Studium hautnah: Das war der Tag der offenen Tür an der Politikwissenschaft
Mit großem Engagement betreuten die Studienassistentinnen Karolin Mayer und Helena Maria Schachinger gemeinsam mit Nikolina Sokic den POWI-Stand am Tag der offenen Tür am 18. März 2026. Die Veranstaltung fand erstmals in einem neuen Format statt, bei dem die Fakultäten die Schüler*innen direkt an den jeweiligen Standorten begrüßen und informieren konnten.
Die Studienassistentinnen informierten zahlreiche interessierte Schüler*innen über das Bachelorstudium Politikwissenschaft und verteilten Informationsmaterial.
Der Tag der offenen Tür bot den Studieninteressierten zwei informative Programmpunkte, um das Studium der Politikwissenschaft näher kennenzulernen. Von 11:00 bis 12:00 Uhr fand am Standort Rudolfskai 42 (Raum 115 A/B) eine Beratung zum Studium der Politikwissenschaft statt, die von Dr. Franz Fallend geleitet wurde. Dabei erhielten die Besucherinnen Einblicke in zentrale Fragestellungen des Fachs – etwa warum Kriege entstehen, wie Politik funktioniert und wie Bürgerinnen politische Entscheidungen beeinflussen können. Zudem wurden der Studienaufbau sowie berufliche Perspektiven vorgestellt. Anschließend informierte Dr. Franz Kok im Rahmen der Veranstaltung Going East-West & East-West!: über die Möglichkeiten des PosIG-Studiums.

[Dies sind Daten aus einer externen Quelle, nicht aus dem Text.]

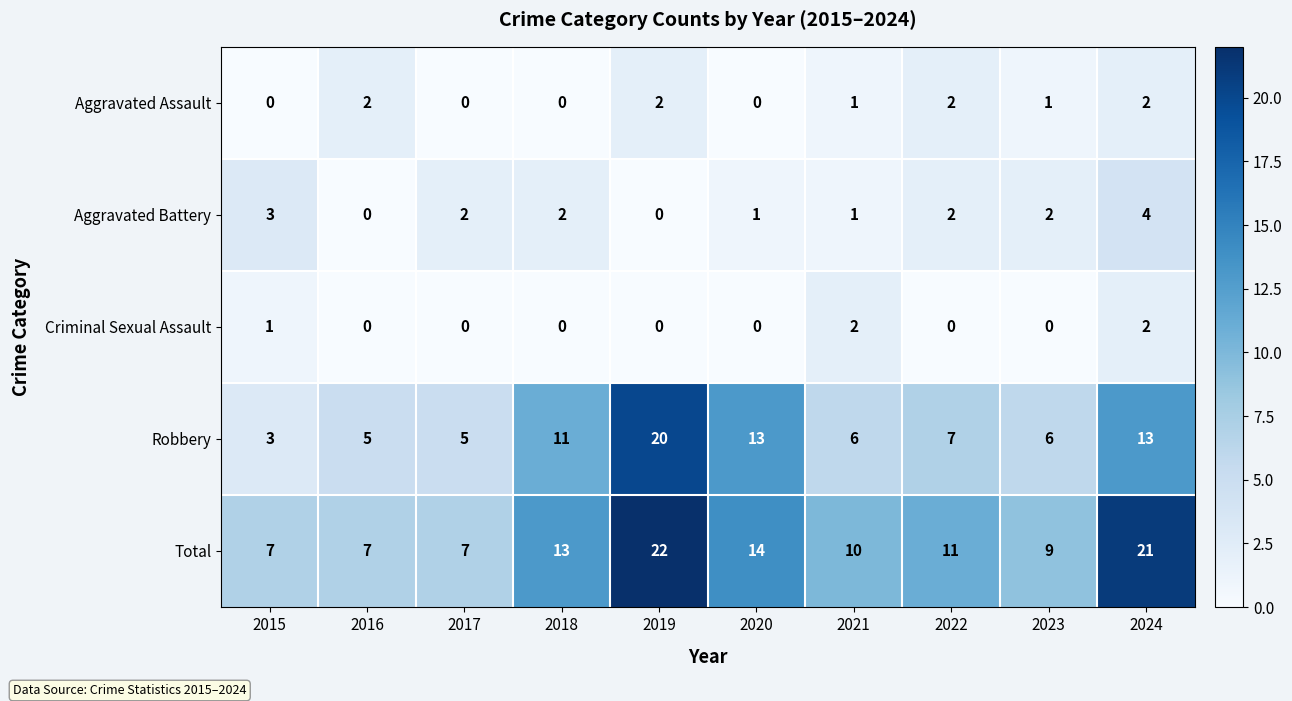

Which series has the largest total across all categories?

Total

Am Nachmittag folgte ein Vortrag mit dem Titel „Klimapolitik verstehen — Warum sind Menschen klimaskeptisch?“ von 13:00 bis 13:30 Uhr im Hörsaal 381, gehalten von Prof. Robert Huber. Der Beitrag beleuchtete, warum klimaskeptische Einstellungen entstehen und welche Rolle dabei politische, wirtschaftliche und gesellschaftliche Faktoren sowie das Vertrauen in Institutionen spielen. Ziel war es, ein besseres Verständnis aus politikwissenschaftlicher Perspektive für diese oft emotional geführten Debatten zu vermitteln.

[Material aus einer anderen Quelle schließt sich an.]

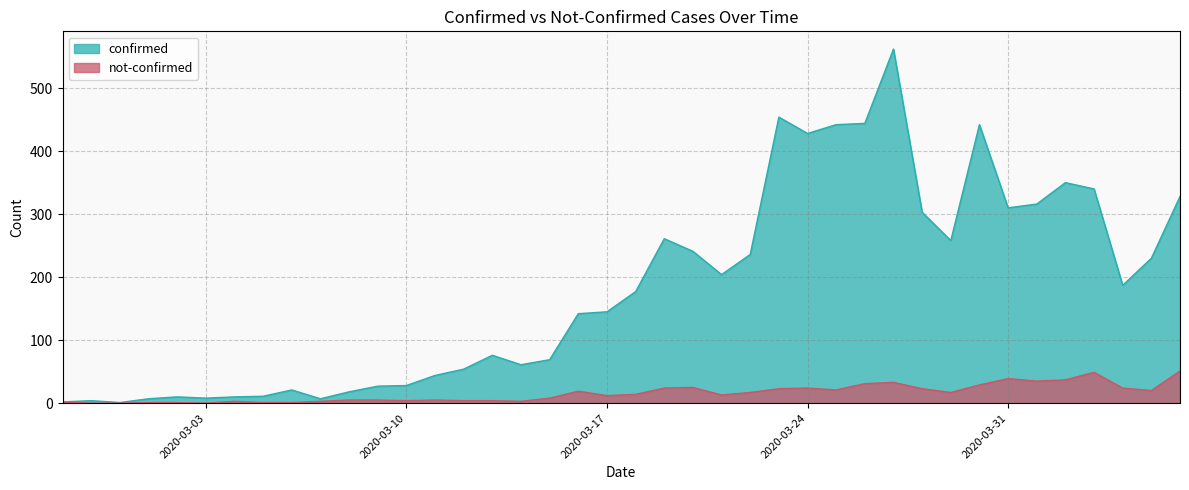

True or false: not-confirmed and confirmed intersect in this chart.

False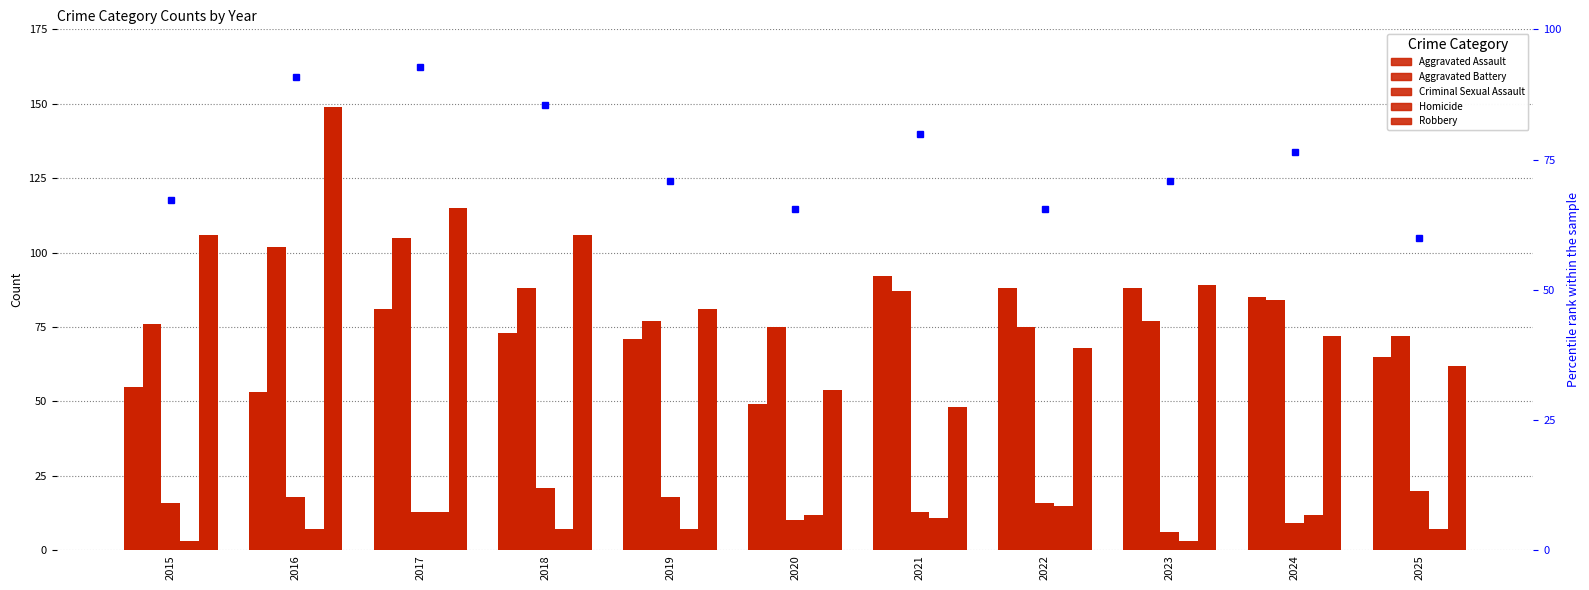

Reading right to left, extract all data points from this chart.

Aggravated Assault: 2025=65.0	2024=85.0	2023=88.0	2022=88.0	2021=92.0	2020=49.0	2019=71.0	2018=73.0	2017=81.0	2016=53.0	2015=55.0
Aggravated Battery: 2025=72.0	2024=84.0	2023=77.0	2022=75.0	2021=87.0	2020=75.0	2019=77.0	2018=88.0	2017=105.0	2016=102.0	2015=76.0
Criminal Sexual Assault: 2025=20.0	2024=9.0	2023=6.0	2022=16.0	2021=13.0	2020=10.0	2019=18.0	2018=21.0	2017=13.0	2016=18.0	2015=16.0
Homicide: 2025=7.0	2024=12.0	2023=3.0	2022=15.0	2021=11.0	2020=12.0	2019=7.0	2018=7.0	2017=13.0	2016=7.0	2015=3.0
Robbery: 2025=62.0	2024=72.0	2023=89.0	2022=68.0	2021=48.0	2020=54.0	2019=81.0	2018=106.0	2017=115.0	2016=149.0	2015=106.0
percentile rank within the sample: 2025=60.0	2024=76.4	2023=70.9	2022=65.5	2021=80.0	2020=65.5	2019=70.9	2018=85.5	2017=92.7	2016=90.9	2015=67.3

Der Tag der offenen Tür bot somit eine ausgezeichnete Gelegenheit, die Politikwissenschaft an der Universität Salzburg kennenzulernen und sich aus erster Hand über Inhalte und Perspektiven des Studiums zu informieren. Wir freuen uns darauf, viele der interessierten Besucher*innen künftig als Studierende begrüßen zu dürfen.